→ Exercise instructions: Reproduce the Vero passage, beginning at "Vero is a production-ready" and stopping after "reliability and performance.", and swap "lower environments" for "staging environments".

→ Passage:
Vero is a production-ready multi-node validator client that cross-checks attestation data across multiple consensus and execution client implementations before submitting. Vero v1.0 shipped in April 2025 and is in active production use. It provides a cross-client circuit breaker available today, with slashing detection that halts all validator duties immediately if any managed validator is slashed. We have been closely monitoring the development of this client and will be performing some tests in our lower environments to review its functionality, reliability and performance.

These two approaches are complementary, not competing: Vero provides a cross-client safety layer available now; the Lighthouse PR provides native circuit breaking within Lighthouse’s own multi-BN setup once it matures. We want to provide an excellence as a Node Operator for our customers and clients; thus we take every investigation and analysis with rigor. Our teams need to be able to construct monitoring, alerts and configurations as well as actively monitor releases to confirm they are production ready.

Future Contributions & Our Commitment to This Ecosystem

Galaxy’s collaboration within Lido is not to be a quiet, reliable operator. We want to be an operator that is known for performance, reliability tooling, and open ecosystem contribution. That means:

  • Being early on safety tooling. Not waiting for the circuit breaker to be production-ready and then adopting it. Getting into the PR, running it on testnet, publishing what we find, and helping accelerate its maturity.

→ Record excerpts:
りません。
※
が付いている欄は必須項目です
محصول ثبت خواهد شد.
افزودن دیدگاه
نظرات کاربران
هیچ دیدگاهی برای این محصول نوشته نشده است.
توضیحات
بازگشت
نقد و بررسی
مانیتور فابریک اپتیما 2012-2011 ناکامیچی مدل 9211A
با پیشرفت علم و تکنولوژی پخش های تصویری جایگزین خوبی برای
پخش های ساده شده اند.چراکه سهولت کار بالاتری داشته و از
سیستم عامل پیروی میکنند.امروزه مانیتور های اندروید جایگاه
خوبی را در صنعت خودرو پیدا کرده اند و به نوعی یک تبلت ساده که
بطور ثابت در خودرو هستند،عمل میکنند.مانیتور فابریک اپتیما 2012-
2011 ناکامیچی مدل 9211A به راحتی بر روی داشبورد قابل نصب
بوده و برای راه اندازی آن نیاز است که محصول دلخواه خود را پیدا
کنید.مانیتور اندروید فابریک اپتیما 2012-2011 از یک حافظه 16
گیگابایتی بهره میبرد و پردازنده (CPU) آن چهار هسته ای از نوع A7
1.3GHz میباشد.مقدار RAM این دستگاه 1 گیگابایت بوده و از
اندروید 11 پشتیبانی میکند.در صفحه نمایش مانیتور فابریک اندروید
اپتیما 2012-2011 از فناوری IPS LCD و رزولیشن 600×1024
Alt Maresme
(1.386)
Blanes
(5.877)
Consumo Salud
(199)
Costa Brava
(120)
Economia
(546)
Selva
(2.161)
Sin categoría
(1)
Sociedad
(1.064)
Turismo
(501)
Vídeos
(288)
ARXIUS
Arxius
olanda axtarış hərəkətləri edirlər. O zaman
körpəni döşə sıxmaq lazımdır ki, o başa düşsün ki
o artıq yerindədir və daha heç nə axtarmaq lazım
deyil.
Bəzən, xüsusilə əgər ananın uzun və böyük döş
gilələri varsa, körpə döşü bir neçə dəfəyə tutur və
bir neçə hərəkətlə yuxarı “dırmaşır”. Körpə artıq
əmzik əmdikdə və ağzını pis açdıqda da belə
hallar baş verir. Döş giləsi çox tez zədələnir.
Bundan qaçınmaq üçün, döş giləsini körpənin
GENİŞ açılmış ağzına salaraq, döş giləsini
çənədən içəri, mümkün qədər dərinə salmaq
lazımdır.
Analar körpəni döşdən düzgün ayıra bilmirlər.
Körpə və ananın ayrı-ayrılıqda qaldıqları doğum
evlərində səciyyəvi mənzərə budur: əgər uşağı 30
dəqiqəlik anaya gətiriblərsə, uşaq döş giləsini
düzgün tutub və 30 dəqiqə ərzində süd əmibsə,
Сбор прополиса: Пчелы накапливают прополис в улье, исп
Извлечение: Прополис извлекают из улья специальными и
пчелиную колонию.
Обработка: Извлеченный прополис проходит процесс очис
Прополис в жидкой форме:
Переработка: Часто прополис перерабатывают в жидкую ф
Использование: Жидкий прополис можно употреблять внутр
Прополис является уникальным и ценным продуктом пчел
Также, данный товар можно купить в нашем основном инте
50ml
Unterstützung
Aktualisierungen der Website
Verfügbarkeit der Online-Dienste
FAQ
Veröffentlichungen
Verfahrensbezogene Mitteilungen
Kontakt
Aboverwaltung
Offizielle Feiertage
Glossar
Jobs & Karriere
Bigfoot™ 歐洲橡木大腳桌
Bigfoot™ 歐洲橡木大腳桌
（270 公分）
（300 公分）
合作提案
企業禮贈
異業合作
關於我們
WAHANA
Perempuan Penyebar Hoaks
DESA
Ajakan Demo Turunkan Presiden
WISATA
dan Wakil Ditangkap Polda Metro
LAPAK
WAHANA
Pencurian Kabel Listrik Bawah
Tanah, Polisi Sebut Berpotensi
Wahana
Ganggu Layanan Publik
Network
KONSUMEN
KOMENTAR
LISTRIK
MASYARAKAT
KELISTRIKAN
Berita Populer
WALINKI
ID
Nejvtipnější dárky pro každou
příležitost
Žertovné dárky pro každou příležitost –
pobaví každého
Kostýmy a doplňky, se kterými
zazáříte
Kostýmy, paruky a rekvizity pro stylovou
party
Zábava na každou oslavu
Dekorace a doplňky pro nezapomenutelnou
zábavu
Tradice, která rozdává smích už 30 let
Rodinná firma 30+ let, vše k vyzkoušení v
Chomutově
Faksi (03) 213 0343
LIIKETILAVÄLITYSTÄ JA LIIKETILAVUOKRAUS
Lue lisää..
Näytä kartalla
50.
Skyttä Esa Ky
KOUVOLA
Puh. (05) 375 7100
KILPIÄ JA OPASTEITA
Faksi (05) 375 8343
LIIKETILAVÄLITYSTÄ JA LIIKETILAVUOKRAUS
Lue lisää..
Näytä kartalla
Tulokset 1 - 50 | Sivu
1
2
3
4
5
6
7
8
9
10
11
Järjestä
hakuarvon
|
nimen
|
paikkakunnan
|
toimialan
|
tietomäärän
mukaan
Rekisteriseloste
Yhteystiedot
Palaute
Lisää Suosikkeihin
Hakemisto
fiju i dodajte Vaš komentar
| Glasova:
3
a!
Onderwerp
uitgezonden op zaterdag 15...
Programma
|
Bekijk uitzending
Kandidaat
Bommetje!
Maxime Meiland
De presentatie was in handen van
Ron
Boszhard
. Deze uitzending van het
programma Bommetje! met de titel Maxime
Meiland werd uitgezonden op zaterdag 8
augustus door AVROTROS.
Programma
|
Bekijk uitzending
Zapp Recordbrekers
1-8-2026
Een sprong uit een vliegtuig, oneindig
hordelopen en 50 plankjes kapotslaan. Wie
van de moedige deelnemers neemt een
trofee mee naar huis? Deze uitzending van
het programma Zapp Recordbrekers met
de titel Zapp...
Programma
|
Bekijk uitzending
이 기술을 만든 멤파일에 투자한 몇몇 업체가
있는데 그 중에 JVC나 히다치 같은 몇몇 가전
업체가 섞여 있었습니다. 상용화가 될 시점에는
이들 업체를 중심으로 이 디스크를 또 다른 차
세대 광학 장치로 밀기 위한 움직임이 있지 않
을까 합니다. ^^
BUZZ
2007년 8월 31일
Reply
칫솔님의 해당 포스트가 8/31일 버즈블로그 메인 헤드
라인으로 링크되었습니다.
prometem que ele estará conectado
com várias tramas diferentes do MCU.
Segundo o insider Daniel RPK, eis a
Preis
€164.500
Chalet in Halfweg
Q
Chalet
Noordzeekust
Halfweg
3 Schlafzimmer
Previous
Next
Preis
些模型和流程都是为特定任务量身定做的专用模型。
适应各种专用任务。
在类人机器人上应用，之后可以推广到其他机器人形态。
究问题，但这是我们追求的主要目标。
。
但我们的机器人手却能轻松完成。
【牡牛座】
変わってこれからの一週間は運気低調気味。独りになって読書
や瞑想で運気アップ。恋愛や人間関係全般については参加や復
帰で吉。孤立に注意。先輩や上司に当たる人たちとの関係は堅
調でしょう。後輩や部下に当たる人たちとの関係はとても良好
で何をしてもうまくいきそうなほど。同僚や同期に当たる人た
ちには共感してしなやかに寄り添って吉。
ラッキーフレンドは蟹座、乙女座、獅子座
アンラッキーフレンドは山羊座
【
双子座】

→ Solved exercise:
Vero is a production-ready multi-node validator client that cross-checks attestation data across multiple consensus and execution client implementations before submitting. Vero v1.0 shipped in April 2025 and is in active production use. It provides a cross-client circuit breaker available today, with slashing detection that halts all validator duties immediately if any managed validator is slashed. We have been closely monitoring the development of this client and will be performing some tests in our staging environments to review its functionality, reliability and performance.